READING TEXT:
>> start
Mémoires d'Outre-tombe


Book XXXVIII, chapter 10
Forbach to Paris



4th and 5th of June 1833.

Crossing the border which separates the territory of Saarbruck from that of Forbach, France did not show herself to me at her most brilliant: first an amputee, then another man crawling along on hands and knees, dragging his legs after him like two twisted tails or dead snakes; then in a cart appeared two old women, blackened, wrinkled, the vanguard of French womanhood. There was something to turn the Prussian army.
>> end
DATASET ROWS:
>> start
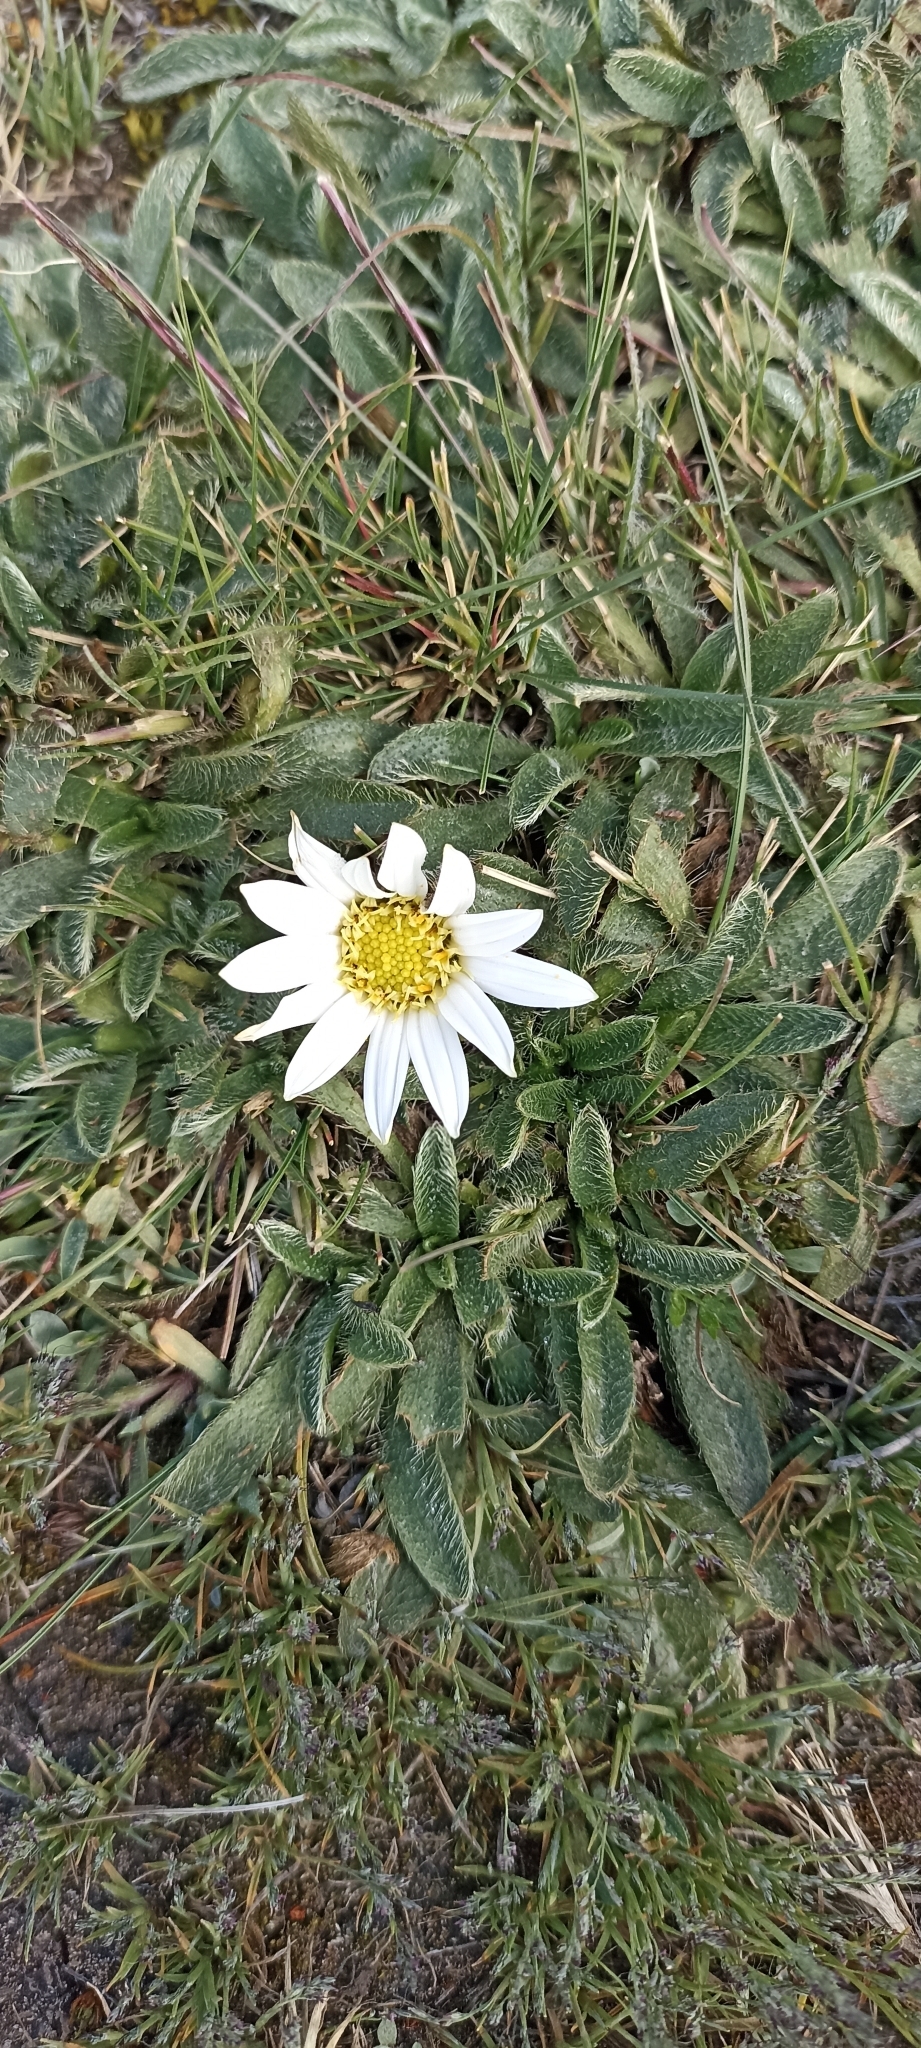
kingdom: Plantae
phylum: Tracheophyta
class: Magnoliopsida
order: Asterales
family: Asteraceae
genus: Misbrookea
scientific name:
>> end
GIVEN INSTRUCTION A: List each figure or group of figures that the memoir excerpt describes seeing after crossing the border.
GIVEN INSTRUCTION B:
Answer these questions from the memoir excerpt, one line each:
(i) What dates appear under the chapter title?
(ii) Which two territories does the border separate?
(iii) To what does the excerpt compare the crawling man's legs?

WRITTEN SOLUTION A:
- An amputee
- A man crawling along on hands and knees, dragging his legs after him
- Two old women in a cart, blackened and wrinkled

WRITTEN SOLUTION B:
(i) The 4th and 5th of June 1833.
(ii) The territory of Saarbruck and that of Forbach.
(iii) Two twisted tails or dead snakes.